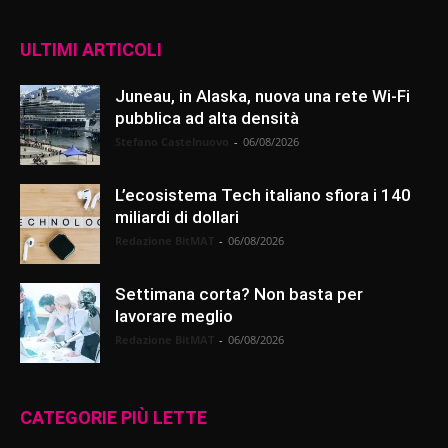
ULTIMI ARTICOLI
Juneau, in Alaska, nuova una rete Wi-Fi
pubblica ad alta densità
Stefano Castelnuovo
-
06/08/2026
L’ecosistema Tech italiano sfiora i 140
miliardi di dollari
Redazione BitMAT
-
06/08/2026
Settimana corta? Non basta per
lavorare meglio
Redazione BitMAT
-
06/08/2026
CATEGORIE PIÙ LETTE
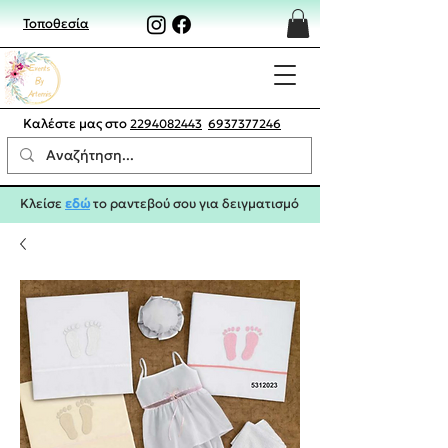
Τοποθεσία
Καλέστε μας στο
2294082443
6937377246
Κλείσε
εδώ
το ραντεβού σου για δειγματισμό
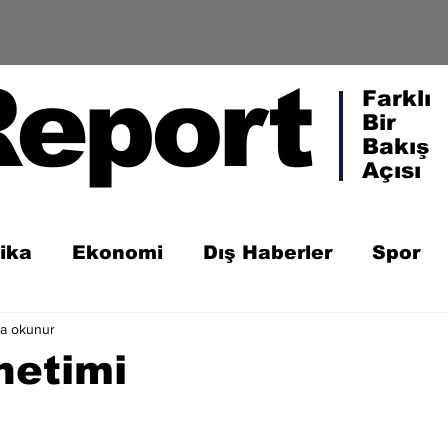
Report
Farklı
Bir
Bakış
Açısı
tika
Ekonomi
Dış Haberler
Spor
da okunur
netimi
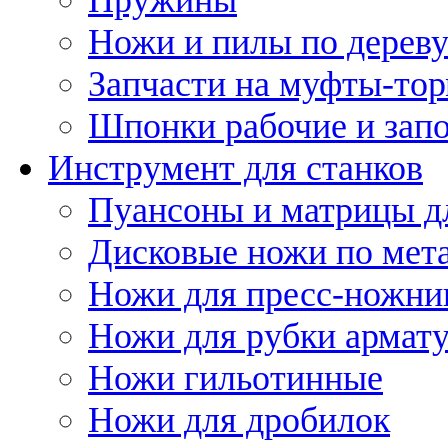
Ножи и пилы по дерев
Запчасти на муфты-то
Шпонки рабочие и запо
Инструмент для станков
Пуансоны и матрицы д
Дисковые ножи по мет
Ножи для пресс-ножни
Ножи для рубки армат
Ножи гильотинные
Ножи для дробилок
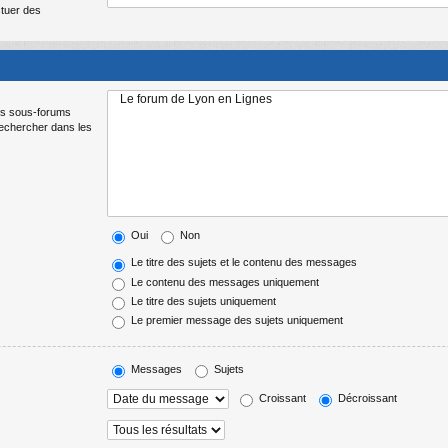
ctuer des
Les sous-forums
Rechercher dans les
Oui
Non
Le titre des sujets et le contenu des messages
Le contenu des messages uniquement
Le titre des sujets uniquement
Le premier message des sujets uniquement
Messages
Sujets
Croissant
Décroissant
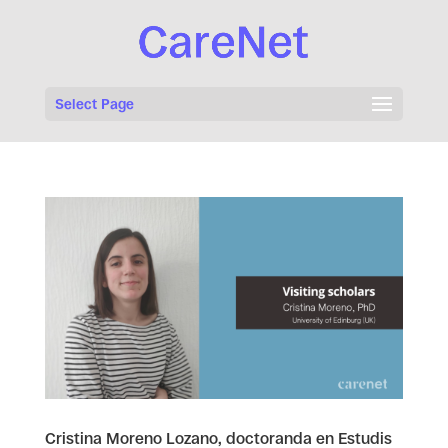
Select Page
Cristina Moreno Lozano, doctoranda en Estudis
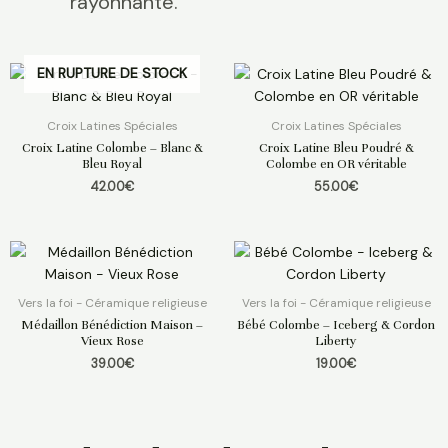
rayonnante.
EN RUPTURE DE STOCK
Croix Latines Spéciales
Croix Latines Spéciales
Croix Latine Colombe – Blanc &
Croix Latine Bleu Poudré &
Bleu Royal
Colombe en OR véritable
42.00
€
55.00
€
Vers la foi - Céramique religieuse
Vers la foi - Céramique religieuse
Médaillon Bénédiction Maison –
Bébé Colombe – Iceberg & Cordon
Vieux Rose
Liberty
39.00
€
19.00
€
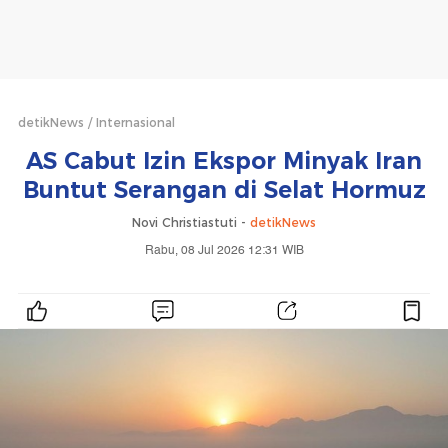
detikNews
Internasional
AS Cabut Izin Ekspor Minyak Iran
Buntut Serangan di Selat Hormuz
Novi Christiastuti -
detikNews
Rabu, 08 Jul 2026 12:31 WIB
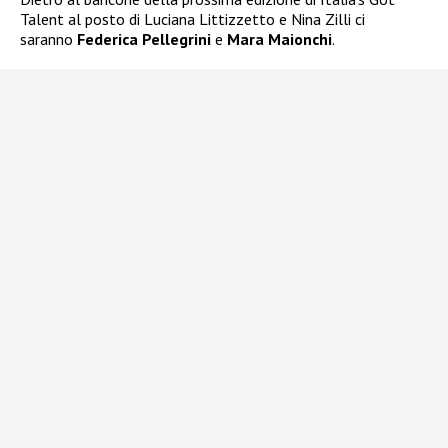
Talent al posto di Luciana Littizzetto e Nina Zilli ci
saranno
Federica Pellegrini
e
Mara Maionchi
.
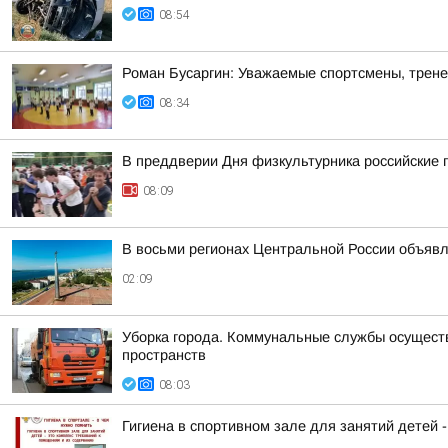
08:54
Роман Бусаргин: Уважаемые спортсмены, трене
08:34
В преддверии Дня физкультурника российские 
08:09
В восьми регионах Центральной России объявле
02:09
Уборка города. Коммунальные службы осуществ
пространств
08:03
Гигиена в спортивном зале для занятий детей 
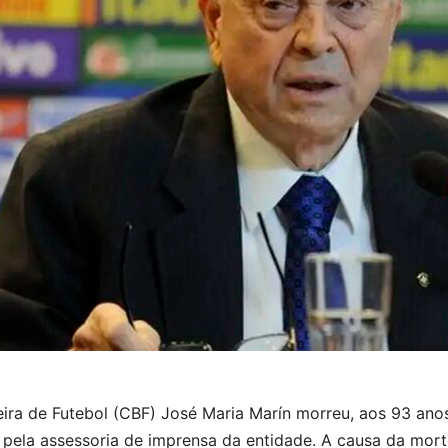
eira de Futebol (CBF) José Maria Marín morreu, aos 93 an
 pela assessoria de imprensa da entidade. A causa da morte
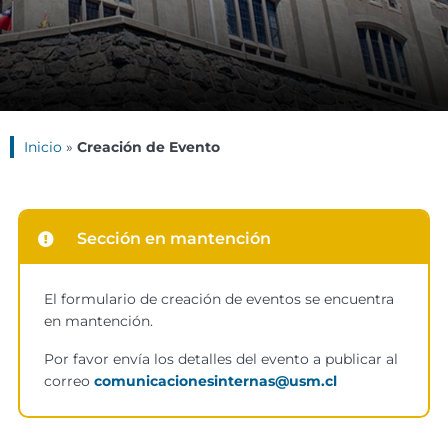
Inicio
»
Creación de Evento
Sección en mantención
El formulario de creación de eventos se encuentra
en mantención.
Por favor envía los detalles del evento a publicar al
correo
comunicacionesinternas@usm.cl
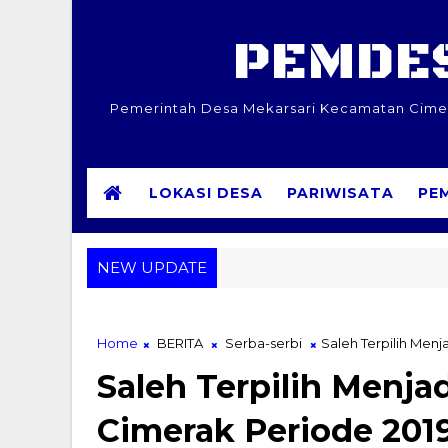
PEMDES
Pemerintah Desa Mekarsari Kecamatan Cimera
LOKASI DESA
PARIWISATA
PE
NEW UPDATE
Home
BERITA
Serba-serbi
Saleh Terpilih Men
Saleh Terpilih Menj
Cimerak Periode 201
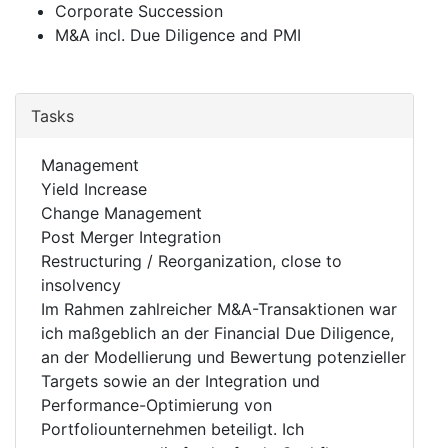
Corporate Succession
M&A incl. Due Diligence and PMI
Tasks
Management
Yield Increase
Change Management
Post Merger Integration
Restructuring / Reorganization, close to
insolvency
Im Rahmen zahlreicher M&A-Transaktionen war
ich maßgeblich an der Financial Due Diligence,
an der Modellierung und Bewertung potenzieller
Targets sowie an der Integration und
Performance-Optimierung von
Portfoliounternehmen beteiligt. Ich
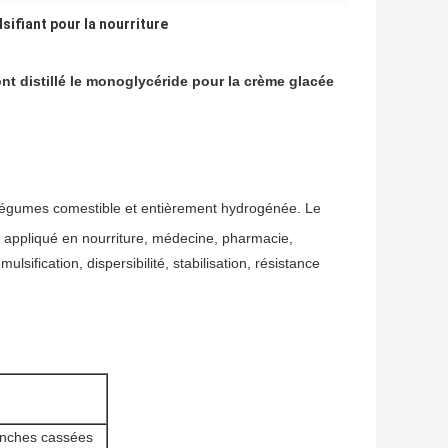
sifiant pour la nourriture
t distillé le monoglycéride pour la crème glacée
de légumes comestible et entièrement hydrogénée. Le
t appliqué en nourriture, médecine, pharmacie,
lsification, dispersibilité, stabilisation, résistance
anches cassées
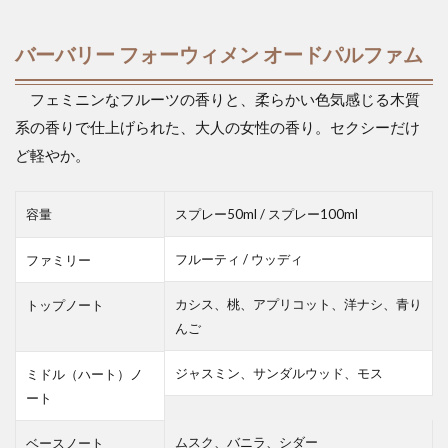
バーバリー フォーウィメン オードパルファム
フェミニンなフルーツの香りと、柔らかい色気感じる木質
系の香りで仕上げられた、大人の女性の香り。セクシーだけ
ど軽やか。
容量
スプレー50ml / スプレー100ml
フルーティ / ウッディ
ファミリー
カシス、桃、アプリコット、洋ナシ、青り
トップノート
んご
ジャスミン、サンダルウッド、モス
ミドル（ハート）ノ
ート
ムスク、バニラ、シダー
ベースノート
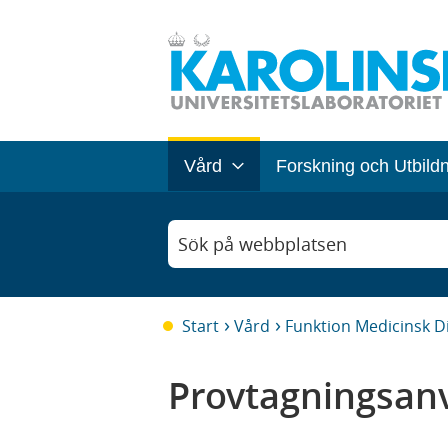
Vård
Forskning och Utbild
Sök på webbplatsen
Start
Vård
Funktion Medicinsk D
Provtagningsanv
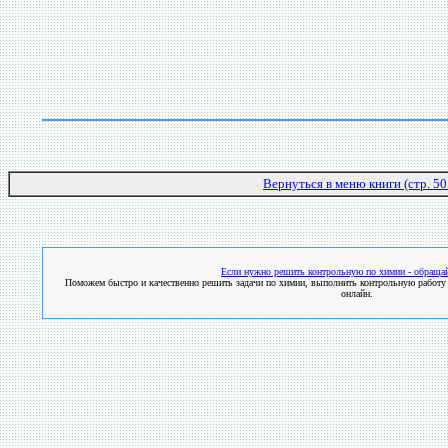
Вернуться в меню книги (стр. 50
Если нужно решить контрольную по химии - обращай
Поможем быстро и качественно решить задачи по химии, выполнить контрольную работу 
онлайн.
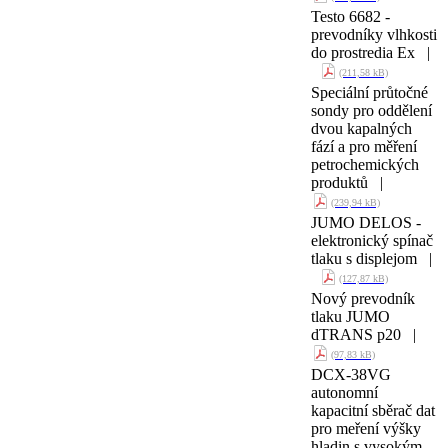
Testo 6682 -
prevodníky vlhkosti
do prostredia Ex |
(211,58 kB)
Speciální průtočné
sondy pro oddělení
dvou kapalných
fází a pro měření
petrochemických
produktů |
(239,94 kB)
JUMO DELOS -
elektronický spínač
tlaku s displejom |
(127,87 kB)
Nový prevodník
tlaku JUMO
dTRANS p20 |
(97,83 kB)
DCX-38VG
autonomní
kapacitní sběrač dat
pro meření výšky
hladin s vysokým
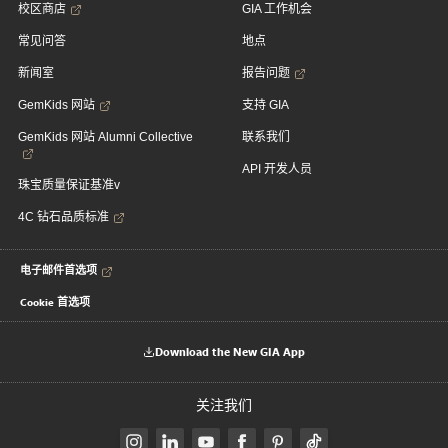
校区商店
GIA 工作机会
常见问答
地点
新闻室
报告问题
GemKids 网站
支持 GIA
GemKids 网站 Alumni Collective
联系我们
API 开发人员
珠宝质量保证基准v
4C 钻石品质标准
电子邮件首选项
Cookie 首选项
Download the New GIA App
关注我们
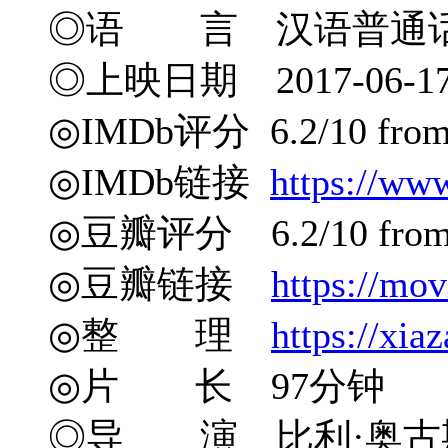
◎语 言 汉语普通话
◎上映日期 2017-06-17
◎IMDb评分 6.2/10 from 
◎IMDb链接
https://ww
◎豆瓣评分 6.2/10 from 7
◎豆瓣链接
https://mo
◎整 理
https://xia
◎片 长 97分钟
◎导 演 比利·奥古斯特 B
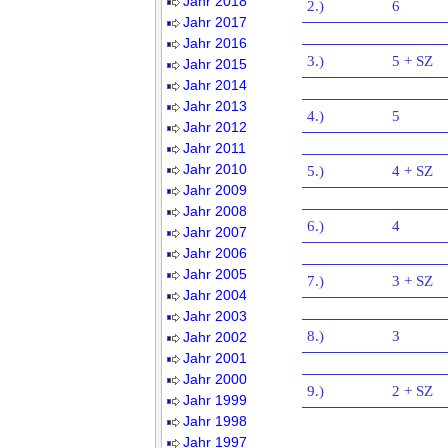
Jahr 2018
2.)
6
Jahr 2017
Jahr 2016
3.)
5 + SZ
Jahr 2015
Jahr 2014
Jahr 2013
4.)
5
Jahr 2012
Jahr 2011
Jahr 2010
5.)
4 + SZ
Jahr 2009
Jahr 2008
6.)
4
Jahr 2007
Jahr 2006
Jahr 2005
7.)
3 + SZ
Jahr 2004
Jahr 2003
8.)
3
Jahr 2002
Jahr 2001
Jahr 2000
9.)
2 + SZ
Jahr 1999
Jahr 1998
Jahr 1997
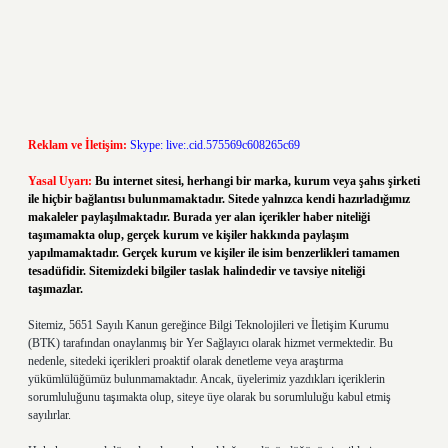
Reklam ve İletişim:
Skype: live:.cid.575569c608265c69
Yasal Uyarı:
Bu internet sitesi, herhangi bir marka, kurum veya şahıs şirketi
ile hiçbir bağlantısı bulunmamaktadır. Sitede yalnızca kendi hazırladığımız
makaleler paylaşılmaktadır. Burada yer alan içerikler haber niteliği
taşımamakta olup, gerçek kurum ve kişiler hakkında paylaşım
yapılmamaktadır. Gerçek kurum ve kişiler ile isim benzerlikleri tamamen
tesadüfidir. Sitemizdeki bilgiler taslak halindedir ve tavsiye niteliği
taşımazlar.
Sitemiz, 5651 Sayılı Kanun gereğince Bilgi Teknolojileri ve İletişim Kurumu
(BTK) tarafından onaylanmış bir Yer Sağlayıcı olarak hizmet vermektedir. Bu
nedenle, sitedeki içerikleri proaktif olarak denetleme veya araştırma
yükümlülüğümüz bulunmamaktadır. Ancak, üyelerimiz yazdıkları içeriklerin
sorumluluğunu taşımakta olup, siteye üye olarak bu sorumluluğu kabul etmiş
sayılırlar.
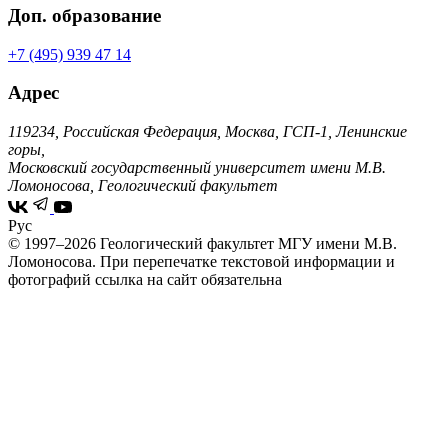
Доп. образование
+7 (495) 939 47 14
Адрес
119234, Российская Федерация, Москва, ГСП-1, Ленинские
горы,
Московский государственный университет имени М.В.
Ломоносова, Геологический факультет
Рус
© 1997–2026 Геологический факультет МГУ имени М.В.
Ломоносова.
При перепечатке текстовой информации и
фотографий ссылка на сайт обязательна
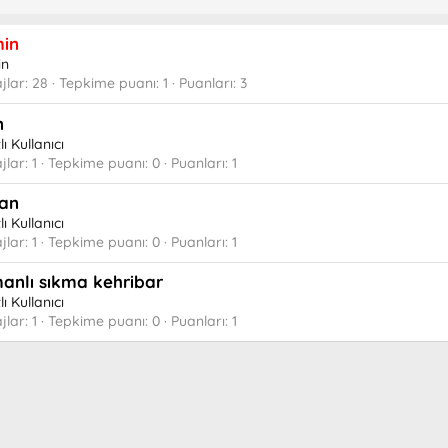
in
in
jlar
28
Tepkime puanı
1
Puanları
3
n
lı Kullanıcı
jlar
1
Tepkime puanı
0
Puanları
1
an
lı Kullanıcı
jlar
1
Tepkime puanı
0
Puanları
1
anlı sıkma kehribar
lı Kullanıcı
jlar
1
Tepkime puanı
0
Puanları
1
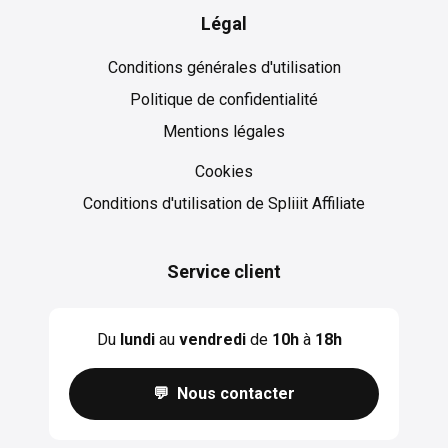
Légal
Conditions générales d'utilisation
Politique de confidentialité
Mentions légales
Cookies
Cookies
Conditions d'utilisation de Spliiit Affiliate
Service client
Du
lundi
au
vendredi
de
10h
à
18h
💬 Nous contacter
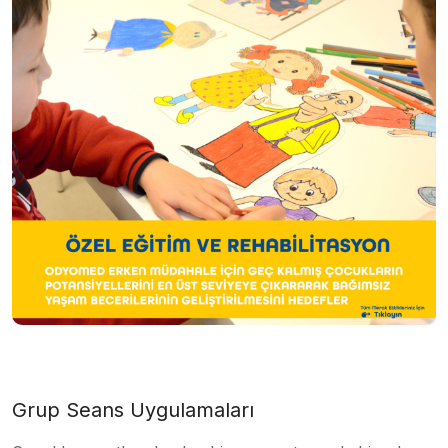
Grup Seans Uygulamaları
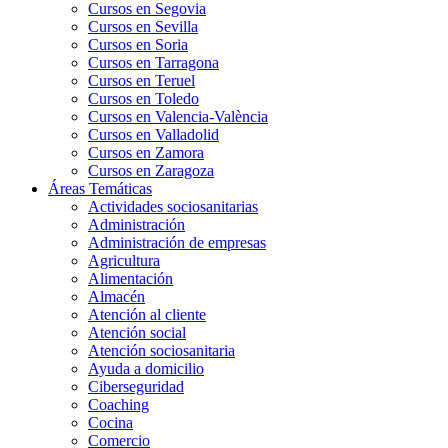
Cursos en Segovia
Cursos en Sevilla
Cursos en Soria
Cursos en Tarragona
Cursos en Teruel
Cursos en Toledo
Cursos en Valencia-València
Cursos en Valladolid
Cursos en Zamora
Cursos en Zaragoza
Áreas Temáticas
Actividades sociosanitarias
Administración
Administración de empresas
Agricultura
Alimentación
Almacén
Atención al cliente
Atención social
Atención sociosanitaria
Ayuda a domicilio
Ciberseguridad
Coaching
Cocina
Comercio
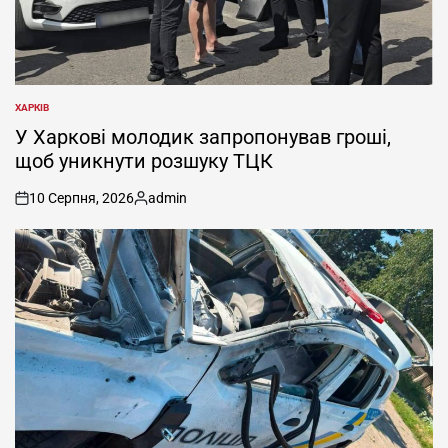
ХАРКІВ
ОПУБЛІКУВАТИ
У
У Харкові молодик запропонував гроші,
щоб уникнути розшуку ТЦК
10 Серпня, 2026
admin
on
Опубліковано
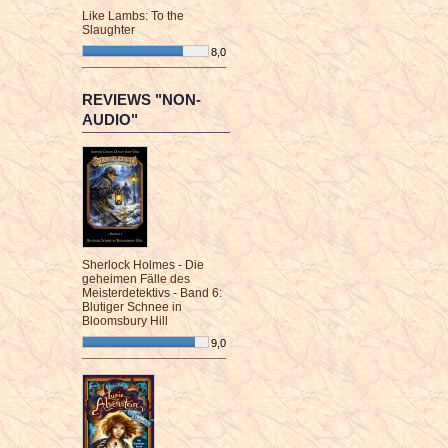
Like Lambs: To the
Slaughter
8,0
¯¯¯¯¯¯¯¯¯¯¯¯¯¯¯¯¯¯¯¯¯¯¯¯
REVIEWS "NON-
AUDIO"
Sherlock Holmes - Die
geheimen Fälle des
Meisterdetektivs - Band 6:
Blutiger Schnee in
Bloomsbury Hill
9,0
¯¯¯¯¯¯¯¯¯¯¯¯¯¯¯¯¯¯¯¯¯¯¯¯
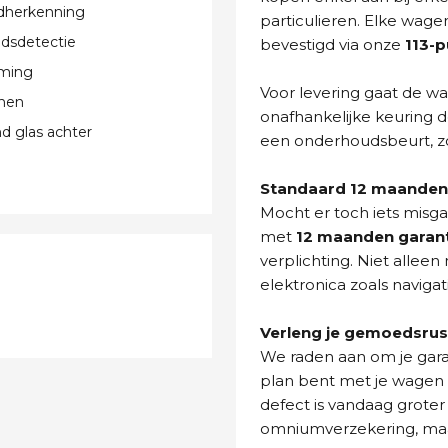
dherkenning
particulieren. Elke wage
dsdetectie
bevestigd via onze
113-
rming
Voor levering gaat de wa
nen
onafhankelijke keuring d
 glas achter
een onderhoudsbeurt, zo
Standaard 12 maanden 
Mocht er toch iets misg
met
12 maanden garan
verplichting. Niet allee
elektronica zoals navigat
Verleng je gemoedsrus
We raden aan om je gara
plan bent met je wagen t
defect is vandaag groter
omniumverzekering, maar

------------

=== Instructions for the task ===
How many lines of the entries above include the word "utilisation"? Answer with the number only.

=== Solution to this problem ===
2